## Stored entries
.....
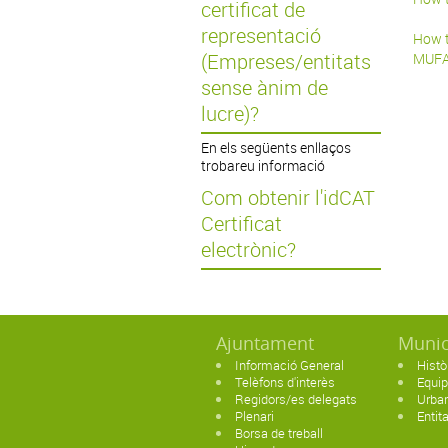
certificat de
representació
How t
(Empreses/entitats
MUF
sense ànim de
lucre)?
En els següents enllaços
trobareu informació
Com obtenir l'idCAT
Certificat
electrònic?
Ajuntament
Munic
Informació General
Histò
Telèfons d'interès
Equi
Regidors/es delegats
Urban
Plenari
Entit
Borsa de treball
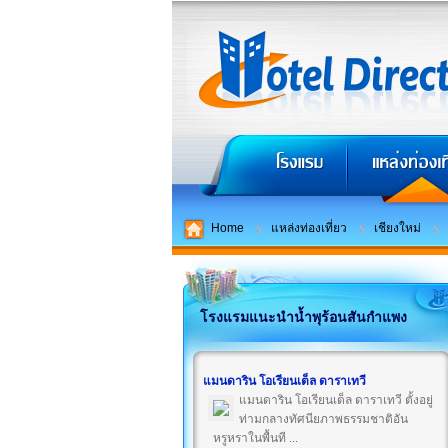
Home
แหล่งท่องเที่ยว
เชียงใหม่
โรงแรมแนะนำน้ำพุร้อนสันกำแพง
แมนดาริน โอเรียนเต็ล ดาราเทวี
แมนดาริน โอเรียนเต็ล ดาราเทวี ตั้งอยู่
ท่ามกลางทัศนียภาพธรรมชาติอัน
หรูหราในพื้นที ...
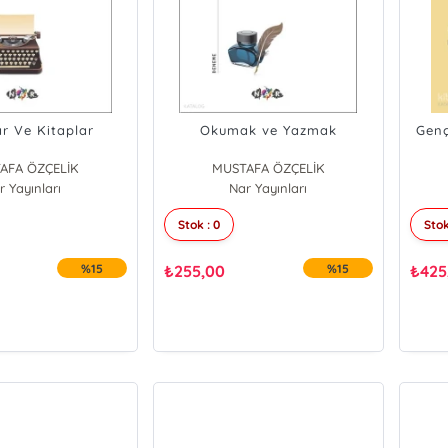
ar Ve Kitaplar
Okumak ve Yazmak
Genç
AFA ÖZÇELİK
MUSTAFA ÖZÇELİK
r Yayınları
Nar Yayınları
Stok : 0
Stok
%15
₺
255,00
%15
₺
425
.....
## Problem details
Make a copy of each line in the records that has the word "ดาราเทว".

## Your response
แมนดาริน โอเรียนเต็ล ดาราเทวี
แมนดาริน โอเรียนเต็ล ดาราเทวี ตั้งอยู่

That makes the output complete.